Y la perturbación no es solo el instrumental del que lee, claro, sino también del que vive. Porque, y para decirlo con un tono menos cristiano, aunque la perturbación es la expresión material del horror, no es por ello su saldo. O sea, ella no existe en calidad de efecto, sino de representación. Y como en todo proceso de representación, no se sabe quién antecede a quién. De manera que el gusano que se va hinchando de a poco, en la compulsión por la comida chatarra, en la moralidad del trabajo esclavo, en la fascinación por los asesinos en serie, en la admiración por los veteranos de guerra, en el regusto por las conversaciones cortas sobre el clima y las conversaciones largas sobre la comida, en el recelo inquebrantable hacia el contacto físico, no es sino una materia elástica cuya masa interior rebota perpetuamente desde la literatura hasta la realidad y desde la realidad hasta la literatura.

Pero el que ha leído las historias norteamericanas fuera de América, a lo que ha asistido en realidad es a un tipo de perturbación pasiva: se puede compadecer a los personajes y a sus mundos tanto como se quiera, pero ni uno ni otro van a dar nunca la menor muestra de conmoción o indignación ante eso. Y esta no será sino una compasión mutilada, porque los mecanismos de la compasión envuelven siempre a más de un individuo, y si se compadece sin compartir este sentimiento se compadece solo a medias, sin recibir la gratificación que produce ver la humedad infestada de la compasión de uno sobre la percepción de otro. Así que ese mismo individuo que ha leído las historias norteamericanas fuera de América, y ahora vive en América, solo entonces asiste a una segunda clase de perturbación, que es la que se produce cuando luego de haber leído y compadecido, se adquiere de súbito la conciencia de que la humedad infestada de nuestra compasión se proyecta sobre nuestra propia vida. O sea, la conciencia de que lo que se compadeció no fue sino a uno mismo en el futuro, que es lo mismo que decir a uno mismo y nada más.

Esta conciencia de la doble perturbación, sin embargo, no ocurre de modo abstracto. Hay siempre un suceso, uno en apariencia pequeño la mayoría de las veces, cualquier cosa, un trocito de lechuga podrida en el sándwich, que te hace reparar en toda esta dinámica.

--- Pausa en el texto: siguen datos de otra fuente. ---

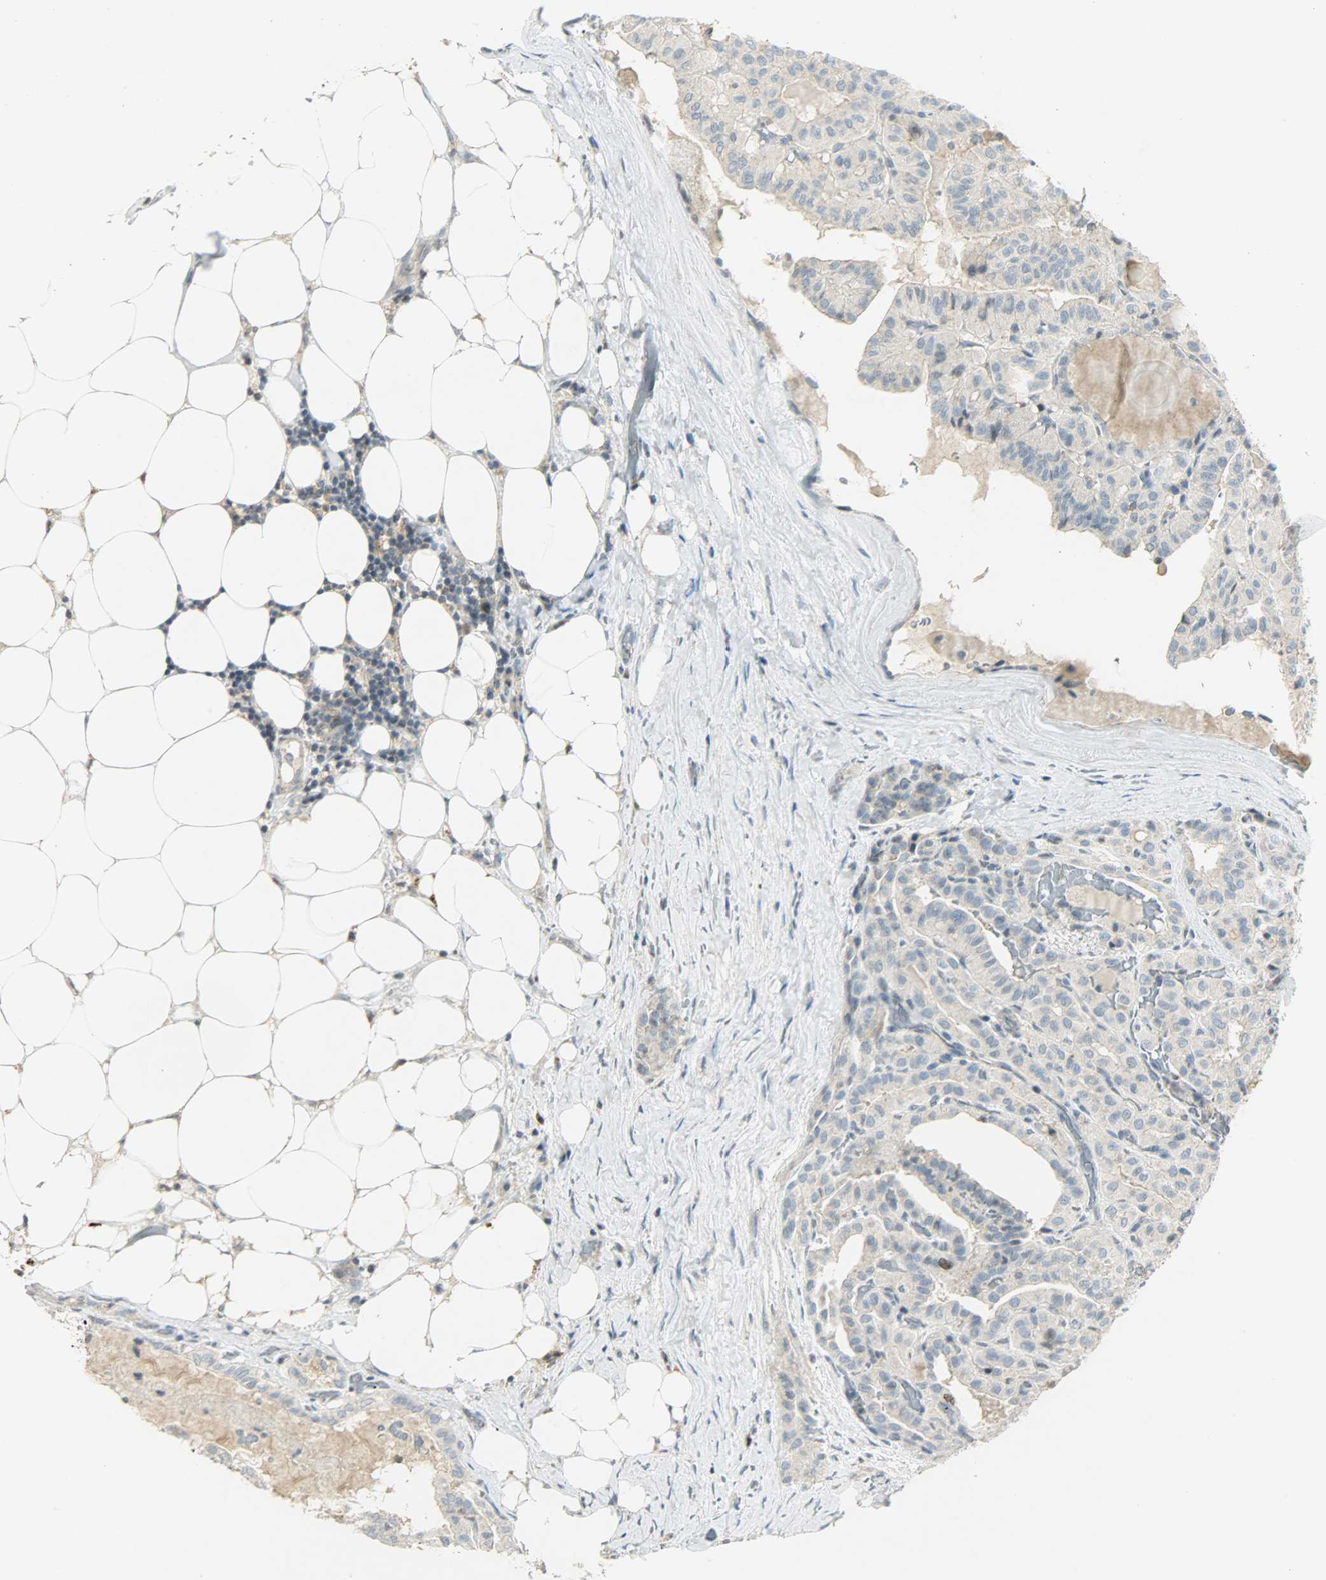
{"staining": {"intensity": "moderate", "quantity": "<25%", "location": "nuclear"}, "tissue": "thyroid cancer", "cell_type": "Tumor cells", "image_type": "cancer", "snomed": [{"axis": "morphology", "description": "Papillary adenocarcinoma, NOS"}, {"axis": "topography", "description": "Thyroid gland"}], "caption": "Human thyroid papillary adenocarcinoma stained for a protein (brown) demonstrates moderate nuclear positive expression in about <25% of tumor cells.", "gene": "AURKB", "patient": {"sex": "male", "age": 77}}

El mío aconteció una mañana, no serían más de las once, y fuera de mi ventana el sol resplandecía, los árboles apenas agitaban sus ramas y las ardillas corrían desafiantes de un lado al otro sobre el tendido eléctrico.

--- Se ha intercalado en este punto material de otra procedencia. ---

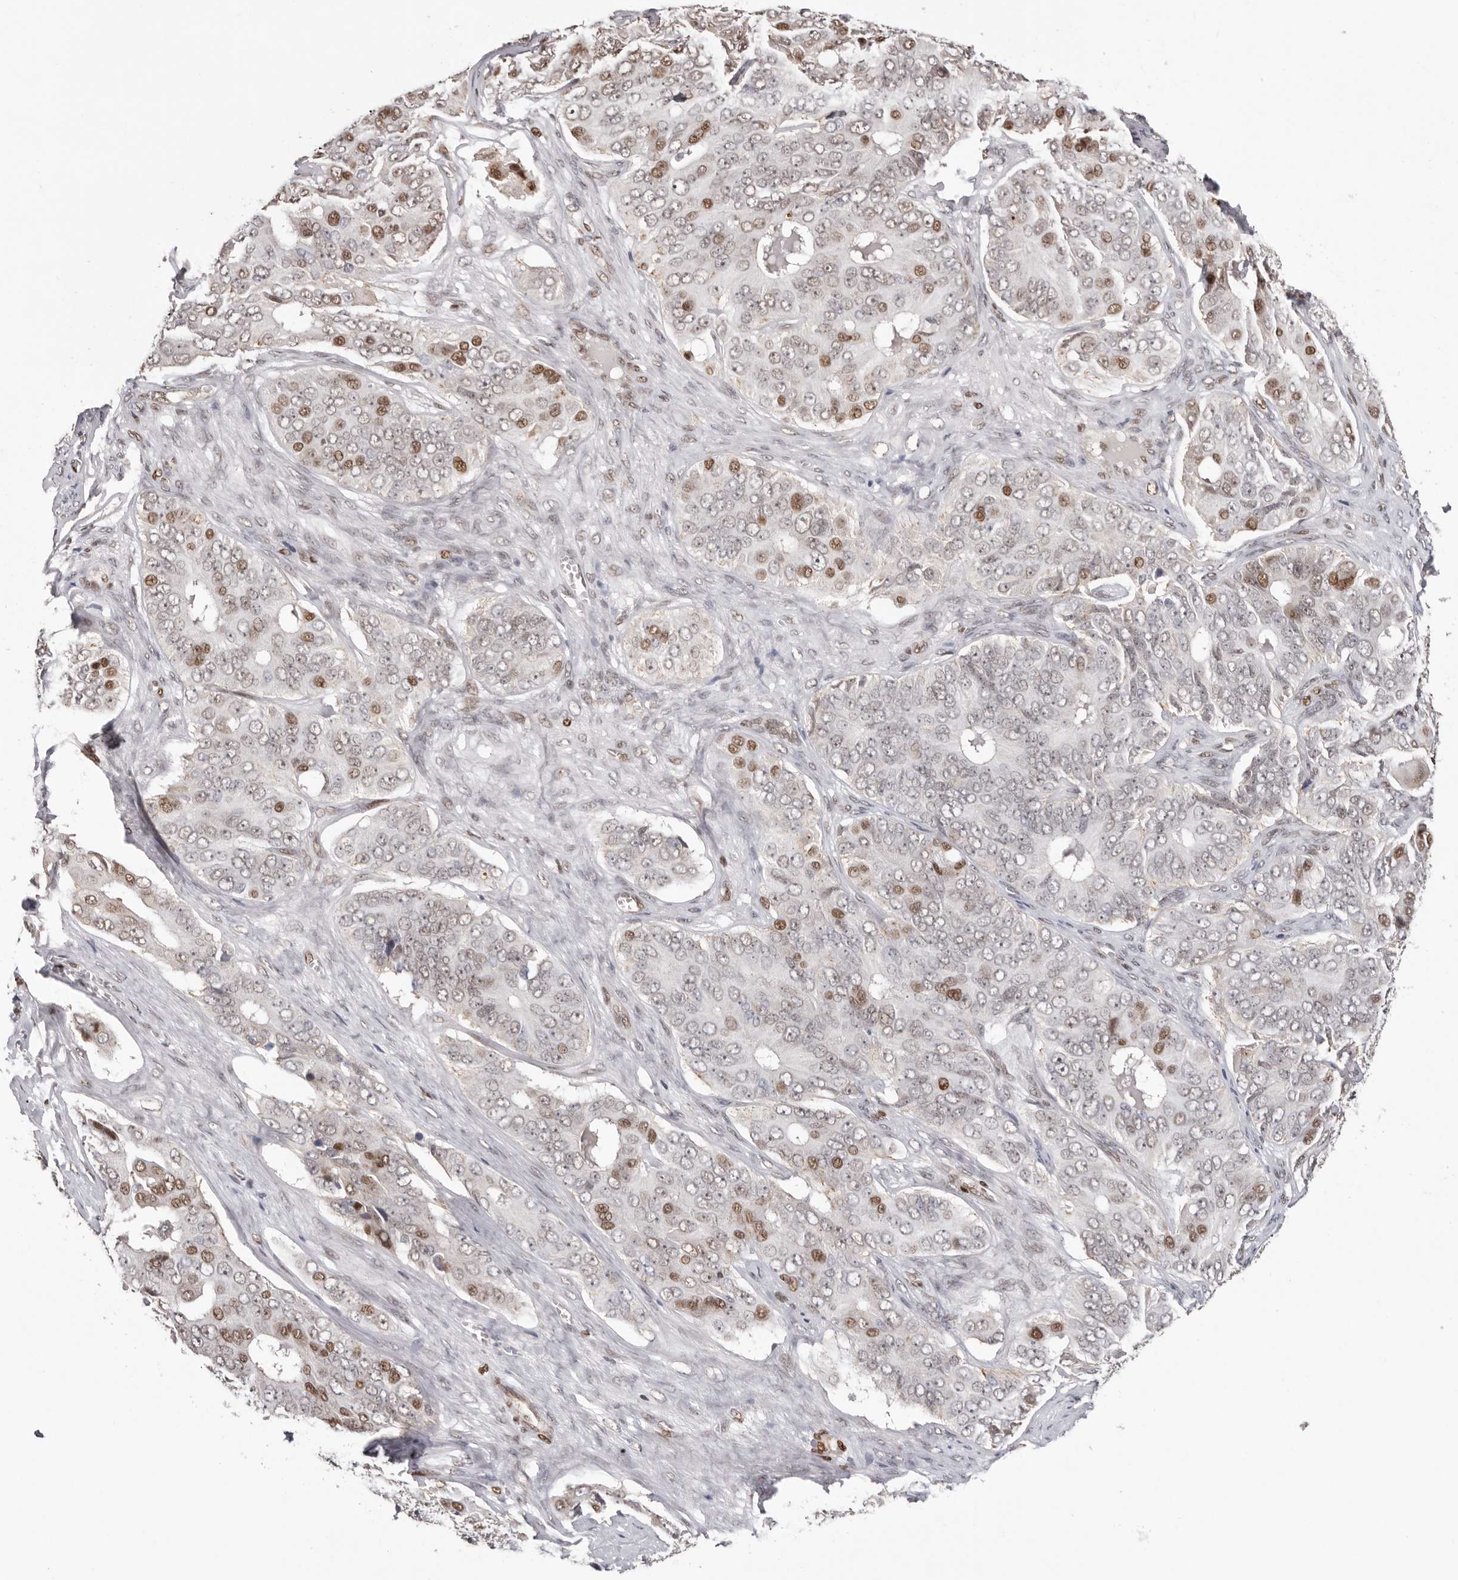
{"staining": {"intensity": "moderate", "quantity": "25%-75%", "location": "nuclear"}, "tissue": "ovarian cancer", "cell_type": "Tumor cells", "image_type": "cancer", "snomed": [{"axis": "morphology", "description": "Carcinoma, endometroid"}, {"axis": "topography", "description": "Ovary"}], "caption": "Endometroid carcinoma (ovarian) tissue reveals moderate nuclear expression in about 25%-75% of tumor cells, visualized by immunohistochemistry.", "gene": "SMAD7", "patient": {"sex": "female", "age": 51}}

Cualquiera hubiese presentido la inminencia de una descarga radioactiva, pero de este lado de la ventana, dentro de mi laptop, lo que se venía arrastrando era el gusano transparente. No recuerdo cuál de esos senderos multiplicados que internet va tejiendo con sus fibras infinitas transitaba yo, cuando de golpe, como el que tropieza con una verja y solo se percata cuando un tallo juguetón se enreda en su pelo, me di de bruces contra un cementerio virtual. Y sin que me atreviera a entregarme a la contemplación de aquellas tumbas virtuales, que al parecer algunos ciudadanos habían tenido a bien construir en esa tierra santa de internet, la belleza del horror me tiraba de un lado y el horror de la belleza me tiraba del otro, y la belleza era espantosa y el horror era sereno, y los dos por igual me eran vedados mientras la perturbación descendía sobre mí.

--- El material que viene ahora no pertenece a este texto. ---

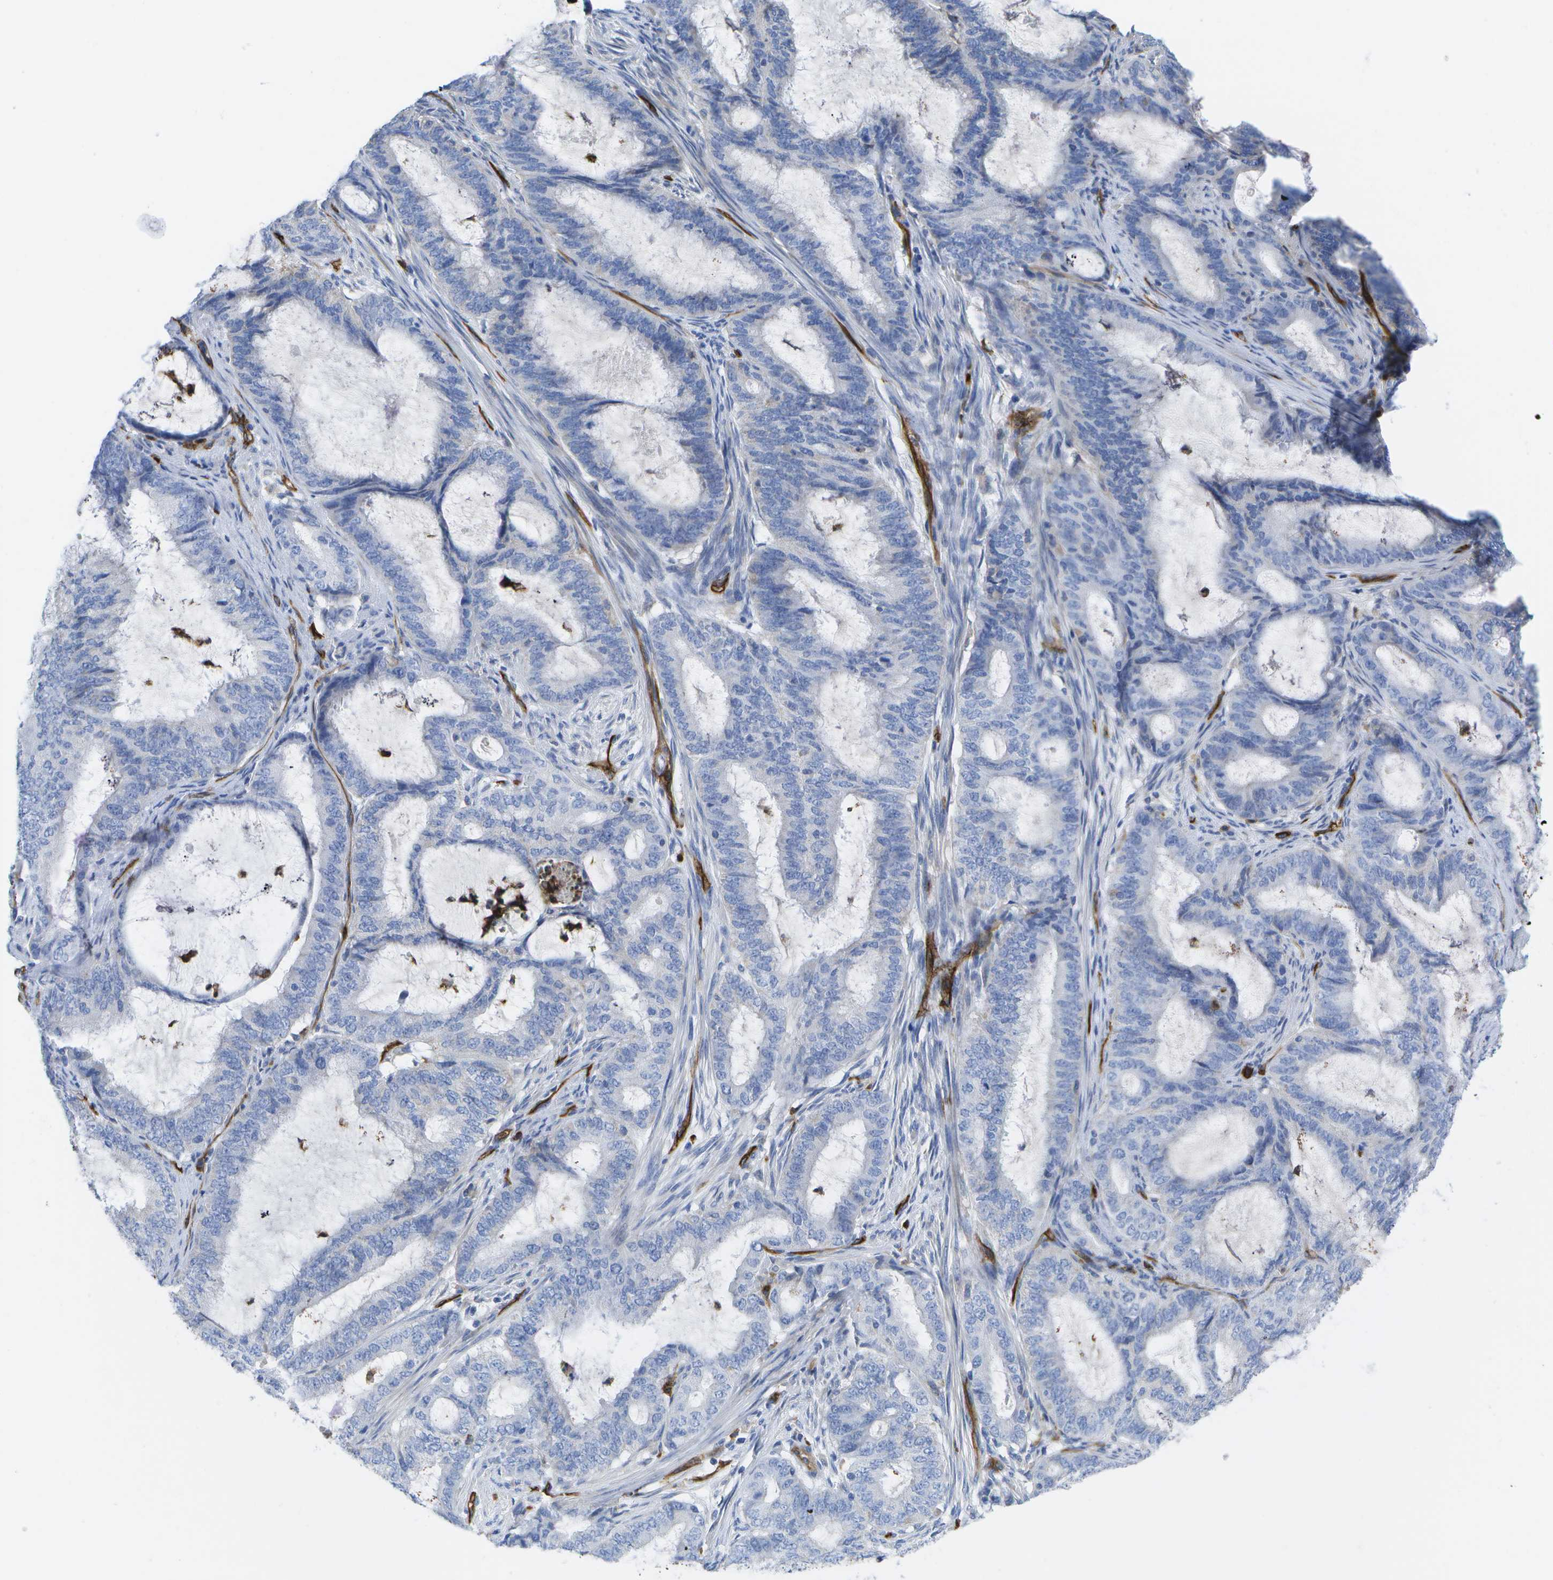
{"staining": {"intensity": "negative", "quantity": "none", "location": "none"}, "tissue": "endometrial cancer", "cell_type": "Tumor cells", "image_type": "cancer", "snomed": [{"axis": "morphology", "description": "Adenocarcinoma, NOS"}, {"axis": "topography", "description": "Endometrium"}], "caption": "Immunohistochemical staining of human endometrial adenocarcinoma shows no significant positivity in tumor cells.", "gene": "DYSF", "patient": {"sex": "female", "age": 70}}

Ya nunca más América podría ser lo que había sido: una tierra de otros que yo compadecía sin reservas, desde el éxtasis casi; sino una tierra donde finalmente, y luego de mucho tiempo, yo habitaba y me habitaba a mí también. La perturbación me alojaba, como una posadera terca, en una habitación que yo pretendía rechazar y bajo cuya puerta se deslizaba una cuerda. Una cuerda que a ratos tiraba de mi tobillo y a ratos de mi cuello, y que a ratos también me columpiaba suavemente. Y no importaba cuán lejos yo me fuera, porque la cuerda invisible iría enredada en mí, inmortal como un gusano santo.